Mein Blick glitt deswegen also über die verschieden Leute die hier saßen, damit ich mich wenigstens ein bisschen beschäftigen konnte. Plötzlich blieb ich an dem dunklen Haarschopf von Ruby hängen, die mehrere Reihen vor uns saß und nicht weniger gelangweilt aussah. Den Kopf hatte sie auf der einen Hand abgestützt und mit der anderen Hand spielte sie mit ihrem Kugelschreiber.
Mein Herzschlag verdoppelte sich innerhalb weniger Millisekunden und ich konnte mich nicht mehr konzentrieren, wobei ich mich von Anfang an nicht wirklich konzentriert hatte. Doch jetzt schien auch das letzte bisschen Konzentration abgehauen zu sein und mein Blick schien sich gar nicht mehr von ihrem Hinterkopf lösen zu wollen.

Offenbar schien Tori nun auch gemerkt zu haben das Ruby hier anwesend war, denn sie versuchte inständig meine Aufmerksamkeit zu gewinnen, scheiterte aber und war womöglich meinem Blick gefolgt. Leise und empört erklang ihre Stimme neben mir.
„Ich glaube sie verfolgt uns."

Ich musste mir ein Lachen verkneifen. Tori hatte eine grenzenlose Fantasie und steigerte sich gerne in gewisse Situationen rein, so auch in diese.
„Tori, der Kurs hier ist Pflicht", wisperte ich leise in ihre Richtung.
Als ob Ruby zugehört hätte, drehte sie den Kopf plötzlich nach hinten, erfasste Tori und zwinkerte ihr frech grinsend zu, worauf Tori scharf die Luft einzog und sie bloß hasserfüllt anfunkelte. Ich wäre an ihrer Stelle vor Freude gestorben. Denn ich würde alles dafür tun, um Ruby's Aufmerksamkeit zu bekommen.

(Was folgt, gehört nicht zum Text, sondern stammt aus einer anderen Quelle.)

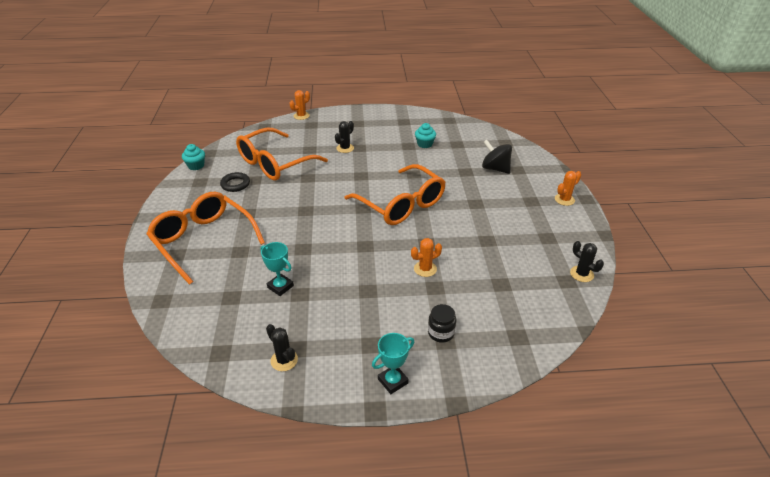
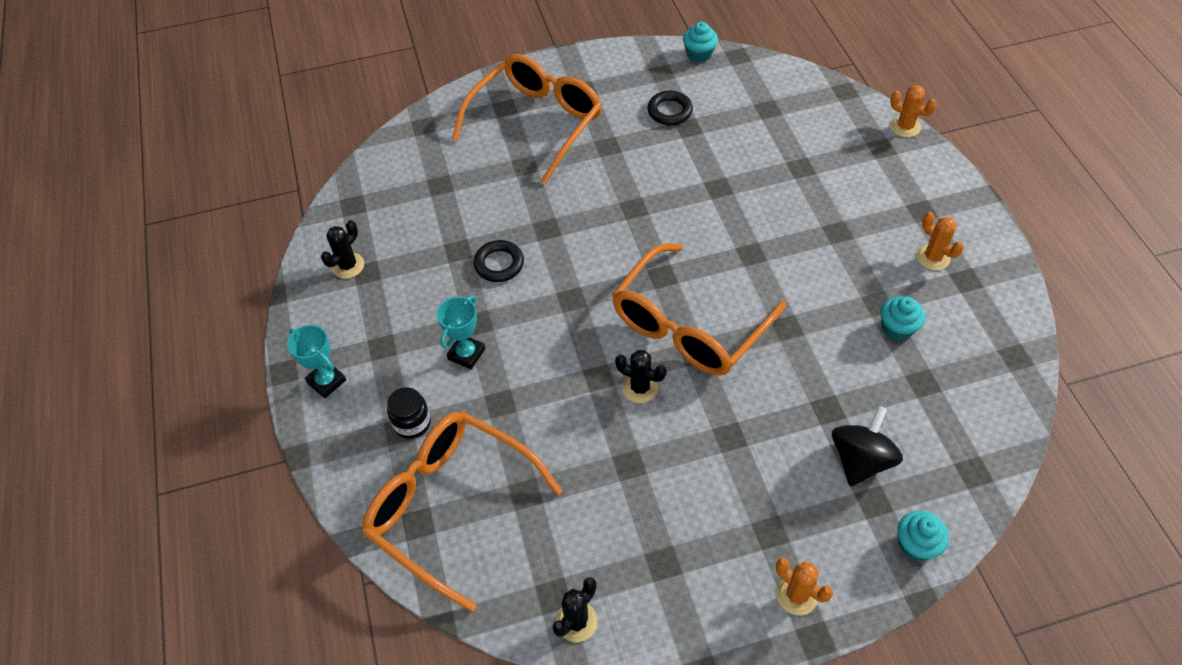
camera: 80 degrees right, 15 degrees up
(274, 163) = (741, 137): orange glasses -> orange glasses (450, 506)
(280, 286) = (467, 226): turquoise trophy -> turquoise trophy (466, 354)
(322, 274) = (499, 264): none -> black ring
(345, 148) = (826, 213): black cactus -> black cactus (640, 388)
(425, 269) = (537, 384): orange cactus -> orange cactus (933, 257)
(539, 164) = (916, 545): none -> turquoise cupcake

Jedoch war ich nur eine von vielen die ihr komplett verfallen war. Sowohl Mädchen als auch Jungs. Warum sollte sie also gerade mir Aufmerksamkeit schenken?

Als der Dozent die Vorlesung für beendet erklärte, packte ich seufzend meine Sachen zusammen und ging mit Tori Richtung Ausgang, so wie alle anderen auch, sodass sich unmittelbar vor dem Ausgang ein kleiner Stau bildete, da alle offenbar so schnell wie möglich raus wollten.
"Schau nicht immer so böse, du bekommst sonst noch Falten", ertönte plötzlich Ruby's Stimme relativ nah hinter uns wir drehten und gleichzeitig zu ihr um. Tori wirkte unbeeindruckt und ich musste aufpassen nicht zu sabbern. Rubys unvergleichlicher Duft nach Zigarettenrauch und einem Hauch Erdbeere stahl sich in meine Nase und erschwerte mir das denken.
"Sei bloß ruhig", zischte meine beste Freundin und schaute noch finsterer als vorher, wodurch sich die Falten auf ihrer Stirn nur noch mehr vertieften.

Ein Grinsen schlich sich auf meine Lippen und im insgeheimen sollte ich nicht über diese Sticheleien lachen und ihr lieber helfen, aber ich wusste, dass Ruby sie bloß ein wenig ärgern wollte.
Ich nahm Tori's Hand in meine und zog sie mit mir mit, damit sie vor Wut nicht noch an die Decke ging, denn momentan wirkte sie so, also könnte genau das in wenigen Minuten passieren, wenn Ruby noch länger in ihrem Sichtfeld zu sehen war.
"Lass dich nicht von ihr aufziehen, das macht sie doch mit Absicht", tadelte ich sie und verließ im Anschluss mit ihr das Gebäude, da mich die Vorlesung so eingeschläfert hatte, dass ich nun, um wach zu werden, ganz dringend eine Zigarette brauchte.

Auf dem Weg fischte ich die Zigarette aus meiner Tasche, doch ehe ich sie mir zwischen die Lippen klemmen und anzünden konnte, war sie schon verschwunden und ich schenkte Tori einen fassungslosen Blick.
"Du wolltest doch aufhören!", schimpfte Tori.
Du bist nicht meine Mum. Gib sie mir wieder", jammerte ich und streckte die Hand wie ein kleines bettelndes Kind aus. Die Gestik verstärkte ich, indem ich meine Finger wie eine Greifhand auf und zu schnappen ließ.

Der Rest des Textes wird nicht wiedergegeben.